Penguin mentality employee
There is one problem with unicorns developers - unicorns are not real. This article introduces principles of a new penguin mentality employee.
Preface
You heard about unicorn developers, right? If no, unicorn developer is a super experienced specialist with a rare or broad skill set. Sounds good, but of course there are pros and cons of being a unicorn developer. You can check this article to learn more about unicorns.
But I already used the word unicorn too many times in one paragraph. Have you ever seen a unicorn? Not a 20-years of experience Senior Fullstack Web3 Engineering Manager looking for a relocation to Jupiter, but the real beast with a horn. I’ve never seen, and this is the biggest problem of unicorn developer - creature is not real. You want to become a myth? I don’t. I want to be real and I am already real - I’m a penguin. And you can also be.

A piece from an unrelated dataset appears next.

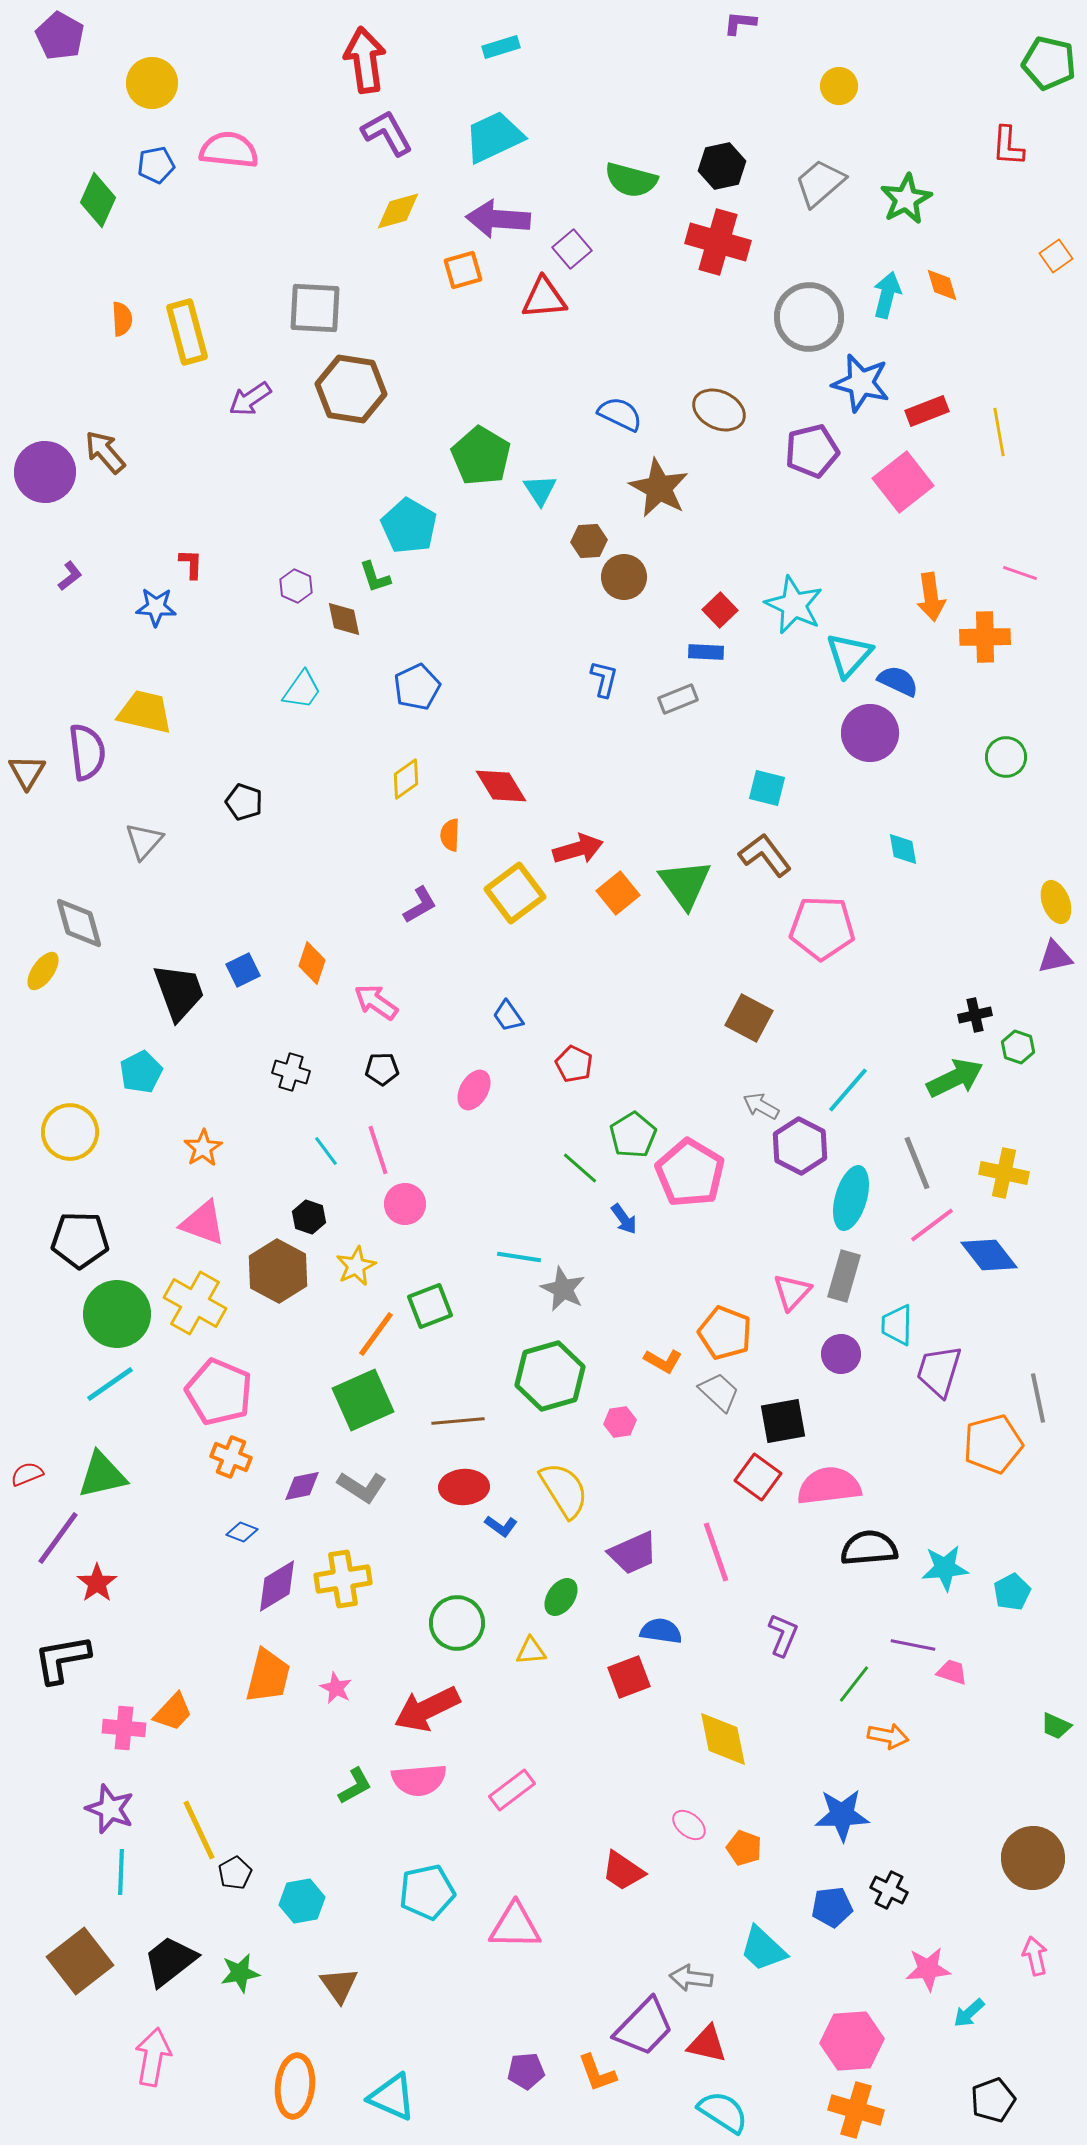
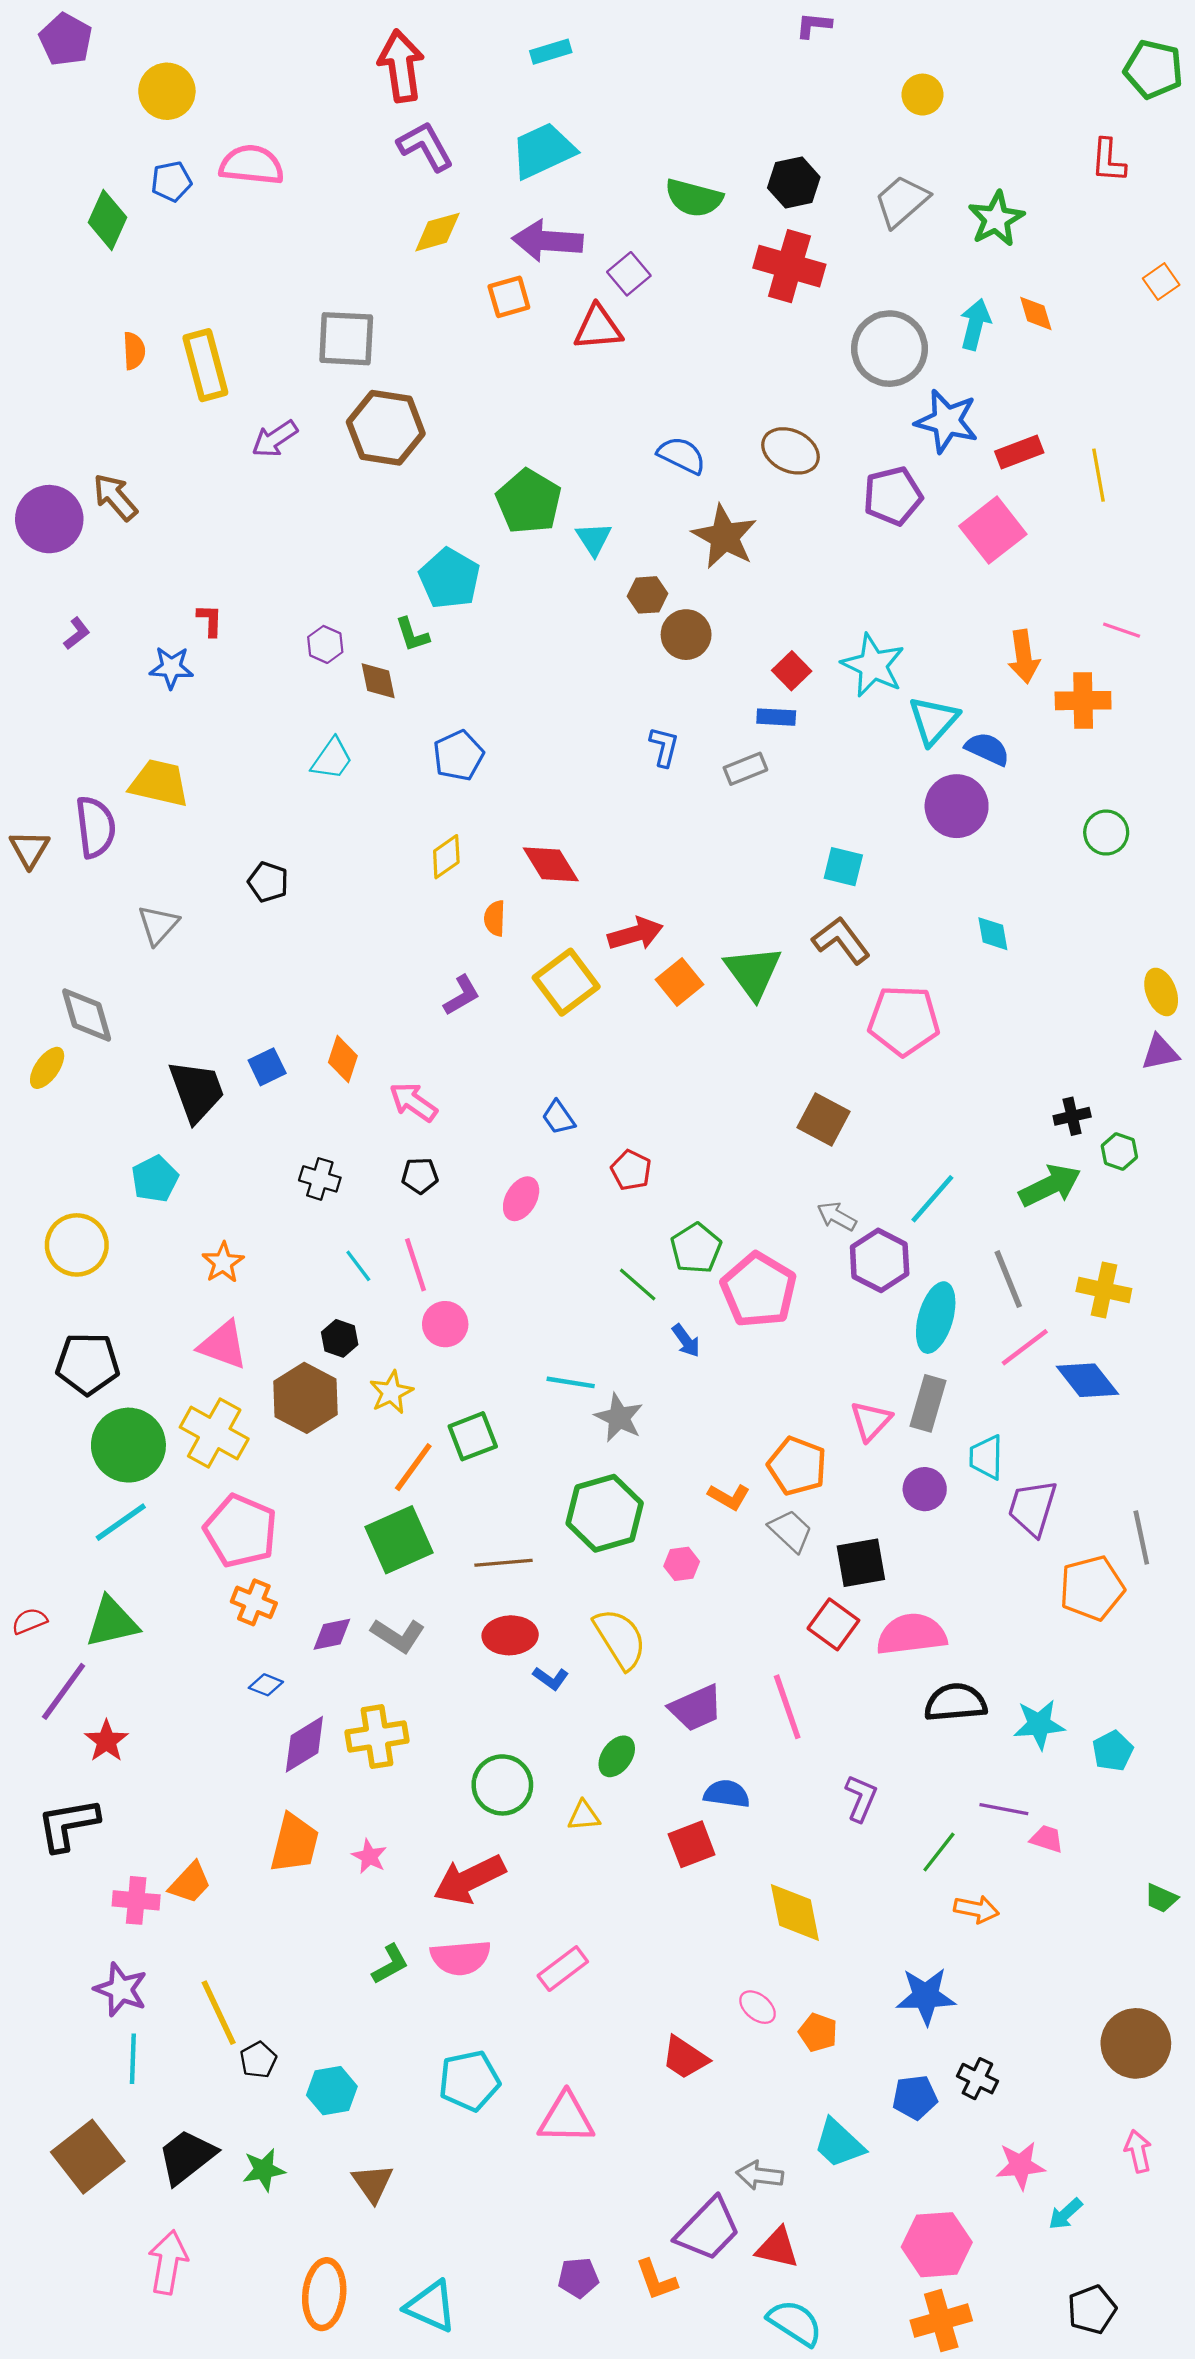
orange cross: (856, 2110) -> (941, 2321), turned -32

This article introduces most important rules and principles penguin mentality employee should follow. I’m not saying you should follow them. I’m not saying all of them always work great. I’m not saying this is the only right mentality of employee. There is no need to be a unicorn developer to be a great employee. And there is no need to be a penguin employee to work great. These are my rules and they are important to me. But maybe you will apply some of my principles or even decide to become a penguin mentality employee. You’re welcome.
Own the product
Designs are bad, but I’m not a designer. Our processes are not that efficient, but we have a manager for it. I’m a developer, I just want to work on APIs and make some money. Kill all these thoughts. They are bad for the product, so they are bad for you. If the product is not growing, you're also not going to grow. And then you will think about leaving it and looking for something better. Again and again. Till infinity. You’re already joined product for some reason, you found something that you like. So why not to make product better instead of just doing day-to-day responsibilities from your contract.
Be consistent
Consistency gives you freedom for bigger and more ambitions goals. With consistency, you need less energy to perform actions, so you have more energy for new things. And consistency gives you an ability to detect problems based on behavior changes. 20 days of commits in a row, but today you wasn’t able to write a line of code? Then probably something went wrong and should think about it. 20 commits three days ago, two days with no commits, 5 commits today - no way to spot a problem.
Stay transparent
You feel you’re going to miss a deadline, faced some weird issue and need some help, or you need to walk the dog right now - say it. No one is perfect, that’s okay, we have personal issues and that’s also okay, but usually transparency helps to resolve all coming bigger issues. Also, people will be transparent with you when you’re transparent with them. But do not follow the dark side - if you feel that someone is not completely clear with you, this is not the reason to close from him. In this case, you are loosing chances to have a better connect in the future.
1% improvement
You cannot start using a new service because you don’t have money. You cannot rewrite the whole app because you don’t have time. You cannot start a new project because you don’t have enough capacity. Well, look around. There are so many things you can improve without much effort, time and money. And what’s great about such small improvements - they move you closer to things you wasn’t able to implement because of some limitations. Start from yourself.
Act not plan
For sure all these plans, researches and organizational moments are great. But I'd better try it out to understand if it's worth it or not. You cannot plan five next years of your product life. Well, you can, but you will never end up with what you planned. Well, you can X2, but then you can lose a lot of opportunities you wasn’t able to find initially. Keep your plans short and adjust as you go. Implementation will say much more.
Engage and be engaged
I did my job, if I am no longer needed and I can leave. Jump to the journey with fire, turn others on fire, and leave a fire behind (but make sure it doesn't go out without you). It’s great when you’re a super active employee, but it’s even better when you can activate others. You’re a simple 1, and you always will be a simple 1, but you can break the math, so one plus one will be equal to 3. It’s not that easy, so be patient and careful - fire can melt your igloo.
Forget about position
Junior Developer. Project Manager. Middle Developer. Product Manager. Backend Developer. Frontend Developer. Team Lead. Tech Lead. CTO. UX/UI Designer. UX Engineer. Engineering Manager. React Developer. Developer Advocate. React Native Developer. Android Developer. Technical Writer. DevRel Engineer… I don’t care what’s written in my contract and how people call me. You can call me whatever you want while I like what I’m doing, project is moving, salary is okay and coworkers are great. Forget about position and you’ll become a king or even an emperor.